▼

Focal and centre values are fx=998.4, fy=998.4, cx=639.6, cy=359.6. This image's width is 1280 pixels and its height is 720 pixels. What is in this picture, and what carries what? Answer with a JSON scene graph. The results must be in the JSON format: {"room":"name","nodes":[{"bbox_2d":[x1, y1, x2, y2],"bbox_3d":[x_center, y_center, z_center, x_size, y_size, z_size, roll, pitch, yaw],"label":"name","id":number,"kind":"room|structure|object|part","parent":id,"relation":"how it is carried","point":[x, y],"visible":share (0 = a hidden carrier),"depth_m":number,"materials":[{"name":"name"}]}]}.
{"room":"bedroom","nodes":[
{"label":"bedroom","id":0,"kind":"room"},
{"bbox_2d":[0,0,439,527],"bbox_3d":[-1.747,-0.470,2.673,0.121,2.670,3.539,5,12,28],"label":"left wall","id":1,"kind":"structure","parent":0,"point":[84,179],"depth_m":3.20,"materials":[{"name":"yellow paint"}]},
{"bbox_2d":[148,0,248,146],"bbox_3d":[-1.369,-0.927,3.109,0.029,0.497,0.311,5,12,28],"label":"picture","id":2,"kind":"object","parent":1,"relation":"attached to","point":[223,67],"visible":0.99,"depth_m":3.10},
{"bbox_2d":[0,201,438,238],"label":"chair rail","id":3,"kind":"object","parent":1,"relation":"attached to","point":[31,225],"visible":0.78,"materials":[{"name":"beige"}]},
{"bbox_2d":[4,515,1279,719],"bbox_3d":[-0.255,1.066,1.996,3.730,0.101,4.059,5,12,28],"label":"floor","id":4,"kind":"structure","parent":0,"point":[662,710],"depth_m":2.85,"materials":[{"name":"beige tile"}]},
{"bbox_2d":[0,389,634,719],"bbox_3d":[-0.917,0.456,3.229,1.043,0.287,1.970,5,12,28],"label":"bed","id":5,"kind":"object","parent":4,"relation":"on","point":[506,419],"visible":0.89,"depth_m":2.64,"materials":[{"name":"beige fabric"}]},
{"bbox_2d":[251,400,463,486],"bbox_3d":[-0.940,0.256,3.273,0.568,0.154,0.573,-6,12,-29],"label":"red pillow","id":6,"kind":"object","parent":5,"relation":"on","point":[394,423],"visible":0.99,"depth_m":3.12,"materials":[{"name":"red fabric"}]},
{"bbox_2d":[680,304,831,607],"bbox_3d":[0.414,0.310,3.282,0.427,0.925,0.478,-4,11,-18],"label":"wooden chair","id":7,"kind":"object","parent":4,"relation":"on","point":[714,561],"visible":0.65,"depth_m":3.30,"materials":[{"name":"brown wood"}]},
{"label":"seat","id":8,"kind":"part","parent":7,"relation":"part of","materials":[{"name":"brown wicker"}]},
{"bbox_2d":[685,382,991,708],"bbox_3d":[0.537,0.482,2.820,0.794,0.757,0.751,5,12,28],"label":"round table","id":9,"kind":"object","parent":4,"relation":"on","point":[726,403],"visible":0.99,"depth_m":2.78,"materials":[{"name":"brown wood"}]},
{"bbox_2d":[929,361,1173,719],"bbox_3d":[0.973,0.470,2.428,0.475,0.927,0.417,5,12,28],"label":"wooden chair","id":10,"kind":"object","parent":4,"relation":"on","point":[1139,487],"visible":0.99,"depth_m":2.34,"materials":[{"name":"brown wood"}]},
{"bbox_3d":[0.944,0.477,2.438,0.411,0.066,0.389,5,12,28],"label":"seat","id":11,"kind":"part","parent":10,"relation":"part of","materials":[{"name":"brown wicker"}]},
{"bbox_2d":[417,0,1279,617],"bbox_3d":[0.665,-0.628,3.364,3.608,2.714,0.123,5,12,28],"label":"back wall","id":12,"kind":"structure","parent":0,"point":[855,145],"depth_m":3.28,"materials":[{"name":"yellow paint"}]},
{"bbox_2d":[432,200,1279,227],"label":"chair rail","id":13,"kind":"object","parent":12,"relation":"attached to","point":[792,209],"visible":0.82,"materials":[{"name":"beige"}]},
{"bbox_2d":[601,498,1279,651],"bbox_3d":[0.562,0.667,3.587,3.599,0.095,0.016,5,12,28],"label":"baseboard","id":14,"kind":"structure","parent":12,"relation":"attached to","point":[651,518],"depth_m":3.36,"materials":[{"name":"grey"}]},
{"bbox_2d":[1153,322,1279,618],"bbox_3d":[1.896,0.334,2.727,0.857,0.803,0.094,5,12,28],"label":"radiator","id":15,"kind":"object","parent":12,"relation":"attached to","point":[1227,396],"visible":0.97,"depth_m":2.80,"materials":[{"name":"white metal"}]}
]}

▲

§ **Problem**:
Please reproduce every line shown above, exactly as written.

§ **Response to this task**:
Focal and centre values are fx=998.4, fy=998.4, cx=639.6, cy=359.6. This image's width is 1280 pixels and its height is 720 pixels. What is in this picture, and what carries what? Answer with a JSON scene graph. The results must be in the JSON format: {"room":"name","nodes":[{"bbox_2d":[x1, y1, x2, y2],"bbox_3d":[x_center, y_center, z_center, x_size, y_size, z_size, roll, pitch, yaw],"label":"name","id":number,"kind":"room|structure|object|part","parent":id,"relation":"how it is carried","point":[x, y],"visible":share (0 = a hidden carrier),"depth_m":number,"materials":[{"name":"name"}]}]}.
{"room":"bedroom","nodes":[
{"label":"bedroom","id":0,"kind":"room"},
{"bbox_2d":[0,0,439,527],"bbox_3d":[-1.747,-0.470,2.673,0.121,2.670,3.539,5,12,28],"label":"left wall","id":1,"kind":"structure","parent":0,"point":[84,179],"depth_m":3.20,"materials":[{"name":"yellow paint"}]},
{"bbox_2d":[148,0,248,146],"bbox_3d":[-1.369,-0.927,3.109,0.029,0.497,0.311,5,12,28],"label":"picture","id":2,"kind":"object","parent":1,"relation":"attached to","point":[223,67],"visible":0.99,"depth_m":3.10},
{"bbox_2d":[0,201,438,238],"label":"chair rail","id":3,"kind":"object","parent":1,"relation":"attached to","point":[31,225],"visible":0.78,"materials":[{"name":"beige"}]},
{"bbox_2d":[4,515,1279,719],"bbox_3d":[-0.255,1.066,1.996,3.730,0.101,4.059,5,12,28],"label":"floor","id":4,"kind":"structure","parent":0,"point":[662,710],"depth_m":2.85,"materials":[{"name":"beige tile"}]},
{"bbox_2d":[0,389,634,719],"bbox_3d":[-0.917,0.456,3.229,1.043,0.287,1.970,5,12,28],"label":"bed","id":5,"kind":"object","parent":4,"relation":"on","point":[506,419],"visible":0.89,"depth_m":2.64,"materials":[{"name":"beige fabric"}]},
{"bbox_2d":[251,400,463,486],"bbox_3d":[-0.940,0.256,3.273,0.568,0.154,0.573,-6,12,-29],"label":"red pillow","id":6,"kind":"object","parent":5,"relation":"on","point":[394,423],"visible":0.99,"depth_m":3.12,"materials":[{"name":"red fabric"}]},
{"bbox_2d":[680,304,831,607],"bbox_3d":[0.414,0.310,3.282,0.427,0.925,0.478,-4,11,-18],"label":"wooden chair","id":7,"kind":"object","parent":4,"relation":"on","point":[714,561],"visible":0.65,"depth_m":3.30,"materials":[{"name":"brown wood"}]},
{"label":"seat","id":8,"kind":"part","parent":7,"relation":"part of","materials":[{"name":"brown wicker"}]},
{"bbox_2d":[685,382,991,708],"bbox_3d":[0.537,0.482,2.820,0.794,0.757,0.751,5,12,28],"label":"round table","id":9,"kind":"object","parent":4,"relation":"on","point":[726,403],"visible":0.99,"depth_m":2.78,"materials":[{"name":"brown wood"}]},
{"bbox_2d":[929,361,1173,719],"bbox_3d":[0.973,0.470,2.428,0.475,0.927,0.417,5,12,28],"label":"wooden chair","id":10,"kind":"object","parent":4,"relation":"on","point":[1139,487],"visible":0.99,"depth_m":2.34,"materials":[{"name":"brown wood"}]},
{"bbox_3d":[0.944,0.477,2.438,0.411,0.066,0.389,5,12,28],"label":"seat","id":11,"kind":"part","parent":10,"relation":"part of","materials":[{"name":"brown wicker"}]},
{"bbox_2d":[417,0,1279,617],"bbox_3d":[0.665,-0.628,3.364,3.608,2.714,0.123,5,12,28],"label":"back wall","id":12,"kind":"structure","parent":0,"point":[855,145],"depth_m":3.28,"materials":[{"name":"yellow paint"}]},
{"bbox_2d":[432,200,1279,227],"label":"chair rail","id":13,"kind":"object","parent":12,"relation":"attached to","point":[792,209],"visible":0.82,"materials":[{"name":"beige"}]},
{"bbox_2d":[601,498,1279,651],"bbox_3d":[0.562,0.667,3.587,3.599,0.095,0.016,5,12,28],"label":"baseboard","id":14,"kind":"structure","parent":12,"relation":"attached to","point":[651,518],"depth_m":3.36,"materials":[{"name":"grey"}]},
{"bbox_2d":[1153,322,1279,618],"bbox_3d":[1.896,0.334,2.727,0.857,0.803,0.094,5,12,28],"label":"radiator","id":15,"kind":"object","parent":12,"relation":"attached to","point":[1227,396],"visible":0.97,"depth_m":2.80,"materials":[{"name":"white metal"}]}
]}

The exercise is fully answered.